+++ Reading passage

Solomon Adler (or Sol Adler) was born in Britain and became a U.S. citizen in 1936, when he obtained employment in the United States Department of the Treasury. Adler also was a Soviet spy who supplied information to the Silvermaster espionage ring.

Adler served in China and shared a house with Chi Ch’ao ting and "China hand" John Service. From China, Adler sent back reports opposing President Franklin Roosevelt's gold loan program of $200 million to help the Nationalist Chinese Government stabilize its currency in 1943. Secretary Harry Dexter White and Frank Coe supported this view (to de-stabilize the anti-Communist government of Chiang Kai-Shek). Hyperinflation in China amounted to more than 1000% per year between 1943 and 1945, weakening the standing of the Nationalist government domestically in China. This helped the Communists eventually to come to power in China, delivering hundreds of millions of people into their hands.

Adler is referenced in Venona decrypts #14, 14 January 1945, New York to Moscow. His code name in Soviet intelligence and in the Venona papers is "Sachs", and directly relates to the delivery of information about China.

++++++

● **Written instruction 1**
List every person other than Adler whom the text on Solomon Adler names, leaving out the name of the espionage ring.
● **Written instruction 2**
Write a continuation of the text on Solomon Adler, picking up after its final sentence.

+++ Source data

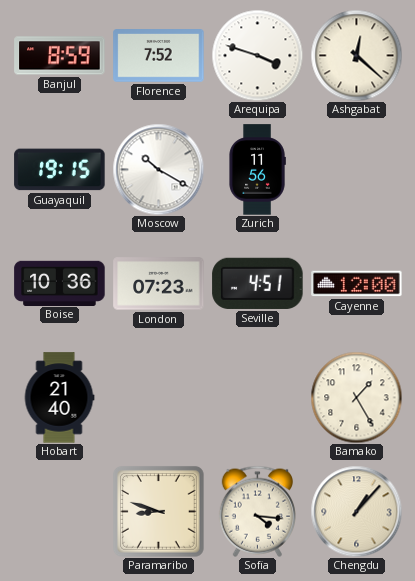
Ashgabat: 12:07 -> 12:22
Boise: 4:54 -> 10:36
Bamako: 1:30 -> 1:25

++++++

● **Task output 1**
Chi Ch'ao ting, John Service, Franklin Roosevelt, Harry Dexter White, Frank Coe, Chiang Kai-Shek

● **Task output 2**
By 1950, Adler was the subject of a Loyalty of Government Employee investigation. Adler resigned just prior to a decision by the Civil Service Commission and Treasury Department. Thereafter, Adler returned to Britain, and when his passport expired in three years, he was denaturalized and lost his American citizenship.

CCP Chairman Mao Zedong with Israel Epstein (first left), Anna Louise Strong (third left), Frank Coe (second right), and Solomon Adler (first right).

At some point in the 1950s Adler emigrated to the People's Republic of China. Adler, Frank Coe, and Sydney Rittenberg worked together in China translating Chairman Mao's works into English. He worked for twenty years for the Chinese Communist Party's Central External Liaison Department, an agency involved in foreign espionage. A photograph shows him with Henshen Chen, a senior Maoist official who had been an intelligence operative in the United States from the late 1930s till 1949. Chen wrote in his memoirs that he used the cover as an editor for the journal Pacific Affairs and worked as a researcher at the Institute of Pacific Relations, and had covert liaisons with the Communist Party of the United States (CPUSA).

Adler died in China on August 4, 1994.

Works

  • Solomon Adler: The Chinese Economy (London, Routledge & Paul 1957)
  • Joan Robinson, Sol Adler: China: an economic perspective (Foreword by Harold Wilson; London, Fabian International Bureau 1958)
  • Sol Adler: A Talk to Comrades of the English Section for the Translation of Volume V of Chairman Mao's Selected Works (Guānyú "Máo xuǎn" dì-wǔ juǎn fānyì wèntí de bàogào 关于《毛选》第五卷翻译问题的报告; Beijing, Foreign Languages Press 1978).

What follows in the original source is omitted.